NICS-TNG data contribute to the analysis of an unusual atmospheric perturbation on Jupiter

In March 2007 Jupiter surprised the scientific community with a violent change in its atmosphere. A giant turbulence triggered two extended storms in the Northern hemisphere of the planet. The unusual phenomenon was studied by an international team of scientists, including astronomers of the Telescopio Nazionale Galileo (TNG). They suggest the internal energy of Jupiter is the main responsible for the formation of the storms.

In the issue of January 24th, Nature dedicates its cover to this research. In a letter published in the same issue of this magazine, the scientists claim that the storms injected a mixture of ammonia and water ice in the higher layers of Jupiter atmosphere. The atmospheric perturbations reached a speed of 600 km/h (the highest wind velocity in Jupiter "jet" streams) but, surprisingly, did not alter the nature of the jets. Afterwards, a trail of red turbulent clouds surrounded the giant planet forming a new atmospheric belt.
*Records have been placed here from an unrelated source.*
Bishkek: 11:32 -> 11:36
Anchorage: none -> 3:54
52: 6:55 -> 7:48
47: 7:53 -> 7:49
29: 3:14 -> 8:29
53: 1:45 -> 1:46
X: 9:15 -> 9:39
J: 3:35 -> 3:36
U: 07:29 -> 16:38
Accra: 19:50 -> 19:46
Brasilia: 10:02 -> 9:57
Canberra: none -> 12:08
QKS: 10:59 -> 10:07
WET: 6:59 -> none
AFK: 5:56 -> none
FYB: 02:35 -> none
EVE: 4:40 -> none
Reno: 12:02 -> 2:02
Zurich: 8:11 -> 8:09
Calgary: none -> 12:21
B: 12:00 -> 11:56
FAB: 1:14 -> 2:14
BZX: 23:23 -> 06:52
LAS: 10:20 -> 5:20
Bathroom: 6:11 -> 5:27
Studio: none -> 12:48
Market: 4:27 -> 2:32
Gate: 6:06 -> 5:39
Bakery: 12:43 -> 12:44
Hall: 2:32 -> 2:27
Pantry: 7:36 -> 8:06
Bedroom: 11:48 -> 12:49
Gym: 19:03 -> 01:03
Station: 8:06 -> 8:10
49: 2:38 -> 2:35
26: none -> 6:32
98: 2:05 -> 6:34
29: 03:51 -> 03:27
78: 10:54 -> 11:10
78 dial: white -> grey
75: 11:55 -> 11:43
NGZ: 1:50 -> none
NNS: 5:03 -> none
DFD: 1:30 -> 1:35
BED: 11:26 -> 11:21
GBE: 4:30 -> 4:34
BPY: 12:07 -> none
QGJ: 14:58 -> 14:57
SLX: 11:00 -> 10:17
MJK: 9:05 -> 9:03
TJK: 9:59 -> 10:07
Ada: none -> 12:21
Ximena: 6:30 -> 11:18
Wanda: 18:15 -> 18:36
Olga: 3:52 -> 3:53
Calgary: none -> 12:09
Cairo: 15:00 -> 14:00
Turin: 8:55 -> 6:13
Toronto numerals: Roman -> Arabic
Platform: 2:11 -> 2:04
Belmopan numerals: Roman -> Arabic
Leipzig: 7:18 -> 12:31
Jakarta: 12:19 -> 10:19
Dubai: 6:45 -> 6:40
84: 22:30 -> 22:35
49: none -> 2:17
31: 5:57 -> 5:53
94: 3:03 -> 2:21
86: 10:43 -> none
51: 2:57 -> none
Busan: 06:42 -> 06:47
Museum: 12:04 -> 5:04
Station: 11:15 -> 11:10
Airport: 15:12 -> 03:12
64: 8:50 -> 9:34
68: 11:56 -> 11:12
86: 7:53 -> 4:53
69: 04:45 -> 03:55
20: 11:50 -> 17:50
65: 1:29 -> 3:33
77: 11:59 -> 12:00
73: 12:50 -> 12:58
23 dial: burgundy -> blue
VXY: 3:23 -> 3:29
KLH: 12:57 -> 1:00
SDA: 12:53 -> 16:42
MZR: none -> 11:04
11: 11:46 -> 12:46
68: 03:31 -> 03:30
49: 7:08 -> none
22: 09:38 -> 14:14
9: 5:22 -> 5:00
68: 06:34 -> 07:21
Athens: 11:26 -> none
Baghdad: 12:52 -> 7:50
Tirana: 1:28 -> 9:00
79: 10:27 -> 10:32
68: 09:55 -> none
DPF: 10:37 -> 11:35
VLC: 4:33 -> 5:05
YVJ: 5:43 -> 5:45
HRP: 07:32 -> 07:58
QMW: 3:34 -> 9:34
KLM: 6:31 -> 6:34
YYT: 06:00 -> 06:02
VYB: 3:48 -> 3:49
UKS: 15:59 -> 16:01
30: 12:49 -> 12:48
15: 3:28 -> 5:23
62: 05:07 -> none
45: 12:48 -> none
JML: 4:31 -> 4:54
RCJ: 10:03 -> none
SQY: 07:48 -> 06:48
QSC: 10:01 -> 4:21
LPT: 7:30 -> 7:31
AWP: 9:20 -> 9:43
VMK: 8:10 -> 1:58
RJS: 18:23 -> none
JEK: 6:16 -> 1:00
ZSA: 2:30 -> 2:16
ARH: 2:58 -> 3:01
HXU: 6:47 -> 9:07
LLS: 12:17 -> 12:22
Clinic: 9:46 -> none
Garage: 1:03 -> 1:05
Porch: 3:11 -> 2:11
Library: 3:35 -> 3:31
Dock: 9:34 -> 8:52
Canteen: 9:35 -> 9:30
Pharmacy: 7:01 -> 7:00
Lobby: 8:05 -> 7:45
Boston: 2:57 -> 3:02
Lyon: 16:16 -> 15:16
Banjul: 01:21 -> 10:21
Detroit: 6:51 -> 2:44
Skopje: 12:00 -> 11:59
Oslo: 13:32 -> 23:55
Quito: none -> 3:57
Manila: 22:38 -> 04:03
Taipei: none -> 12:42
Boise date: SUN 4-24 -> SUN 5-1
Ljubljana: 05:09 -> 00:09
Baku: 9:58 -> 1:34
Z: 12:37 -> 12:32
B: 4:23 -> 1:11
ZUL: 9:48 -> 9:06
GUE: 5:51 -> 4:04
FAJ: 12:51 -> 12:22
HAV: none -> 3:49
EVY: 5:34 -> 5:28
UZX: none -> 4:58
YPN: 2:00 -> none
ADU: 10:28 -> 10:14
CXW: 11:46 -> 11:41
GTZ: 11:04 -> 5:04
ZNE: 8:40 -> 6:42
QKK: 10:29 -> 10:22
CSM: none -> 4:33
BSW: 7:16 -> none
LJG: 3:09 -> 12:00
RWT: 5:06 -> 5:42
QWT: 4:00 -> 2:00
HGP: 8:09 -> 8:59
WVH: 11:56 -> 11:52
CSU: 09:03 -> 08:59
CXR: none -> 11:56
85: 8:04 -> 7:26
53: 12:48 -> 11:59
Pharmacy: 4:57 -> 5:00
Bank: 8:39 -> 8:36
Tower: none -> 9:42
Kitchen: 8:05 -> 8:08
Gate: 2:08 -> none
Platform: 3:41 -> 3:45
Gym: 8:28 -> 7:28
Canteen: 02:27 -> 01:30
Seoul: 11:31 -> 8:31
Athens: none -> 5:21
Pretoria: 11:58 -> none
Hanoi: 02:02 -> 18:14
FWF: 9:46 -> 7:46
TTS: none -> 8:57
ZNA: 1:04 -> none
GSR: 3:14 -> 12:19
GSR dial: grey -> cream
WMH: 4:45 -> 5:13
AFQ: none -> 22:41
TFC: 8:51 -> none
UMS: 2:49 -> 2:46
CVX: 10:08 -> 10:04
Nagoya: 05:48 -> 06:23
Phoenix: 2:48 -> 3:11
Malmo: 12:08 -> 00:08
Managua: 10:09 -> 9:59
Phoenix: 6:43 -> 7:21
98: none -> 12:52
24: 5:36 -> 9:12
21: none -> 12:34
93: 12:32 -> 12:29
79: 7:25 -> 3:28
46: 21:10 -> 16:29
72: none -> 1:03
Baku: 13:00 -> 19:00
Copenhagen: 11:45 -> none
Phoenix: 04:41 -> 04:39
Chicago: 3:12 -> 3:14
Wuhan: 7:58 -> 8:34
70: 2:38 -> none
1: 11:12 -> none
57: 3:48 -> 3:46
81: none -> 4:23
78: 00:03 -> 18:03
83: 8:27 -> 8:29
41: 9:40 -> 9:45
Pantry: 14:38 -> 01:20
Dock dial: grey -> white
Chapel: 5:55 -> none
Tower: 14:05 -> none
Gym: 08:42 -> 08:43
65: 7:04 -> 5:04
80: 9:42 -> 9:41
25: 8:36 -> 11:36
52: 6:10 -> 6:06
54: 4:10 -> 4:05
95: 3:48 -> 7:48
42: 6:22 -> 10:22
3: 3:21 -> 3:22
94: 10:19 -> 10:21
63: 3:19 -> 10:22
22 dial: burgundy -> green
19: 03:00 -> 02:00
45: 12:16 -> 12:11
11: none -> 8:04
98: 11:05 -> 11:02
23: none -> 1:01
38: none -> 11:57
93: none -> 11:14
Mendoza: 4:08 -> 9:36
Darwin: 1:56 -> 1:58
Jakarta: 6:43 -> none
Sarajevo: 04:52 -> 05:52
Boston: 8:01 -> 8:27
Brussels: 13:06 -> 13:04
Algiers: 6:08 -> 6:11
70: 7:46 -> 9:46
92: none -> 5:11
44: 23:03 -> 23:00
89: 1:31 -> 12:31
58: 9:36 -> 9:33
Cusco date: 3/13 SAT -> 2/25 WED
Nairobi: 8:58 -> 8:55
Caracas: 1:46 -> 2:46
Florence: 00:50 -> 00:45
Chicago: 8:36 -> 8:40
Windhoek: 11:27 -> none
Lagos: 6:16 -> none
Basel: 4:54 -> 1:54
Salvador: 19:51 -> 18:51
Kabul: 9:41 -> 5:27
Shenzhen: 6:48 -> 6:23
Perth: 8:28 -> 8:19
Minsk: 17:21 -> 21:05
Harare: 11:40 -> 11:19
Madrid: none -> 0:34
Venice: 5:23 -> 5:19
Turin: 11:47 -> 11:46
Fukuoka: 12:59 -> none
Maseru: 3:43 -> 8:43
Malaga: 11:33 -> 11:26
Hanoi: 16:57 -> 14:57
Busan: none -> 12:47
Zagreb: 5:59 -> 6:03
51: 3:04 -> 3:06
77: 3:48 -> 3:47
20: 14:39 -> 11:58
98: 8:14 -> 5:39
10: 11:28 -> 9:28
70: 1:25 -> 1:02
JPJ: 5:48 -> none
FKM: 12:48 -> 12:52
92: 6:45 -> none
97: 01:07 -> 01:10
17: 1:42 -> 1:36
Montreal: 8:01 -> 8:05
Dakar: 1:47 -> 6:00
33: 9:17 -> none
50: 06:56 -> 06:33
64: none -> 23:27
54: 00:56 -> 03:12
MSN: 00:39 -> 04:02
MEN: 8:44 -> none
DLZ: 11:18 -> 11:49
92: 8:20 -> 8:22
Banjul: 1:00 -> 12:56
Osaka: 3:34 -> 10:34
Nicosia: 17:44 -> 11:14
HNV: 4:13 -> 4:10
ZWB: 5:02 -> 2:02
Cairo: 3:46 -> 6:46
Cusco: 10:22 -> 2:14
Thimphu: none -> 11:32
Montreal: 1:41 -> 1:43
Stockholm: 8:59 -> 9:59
The scientific team followed the evolution of the phenomenon both from the space and from the Earth using the Hubble Space Telescope and a battery of ground-based telescopes. The data obtained in the near-infrared with NICS-TNG helped the scientists to measure the temperature, the height and the extension of this rare meteorological event.

(A. Sanchez-Lavega, et al., "Depth of a strong jovian jet from a planetary-scale disturbance driven by storms", 2008, Nature, vol. 451, pages 437-440)

Two near-infrared images of Jupiter taken in April (left; from Hawaii) and May (right; NICS-TNG image) 2007. In April the storms reached a high level of activity; in May they disappeared and a new red and much fainter belt surrounded the planet.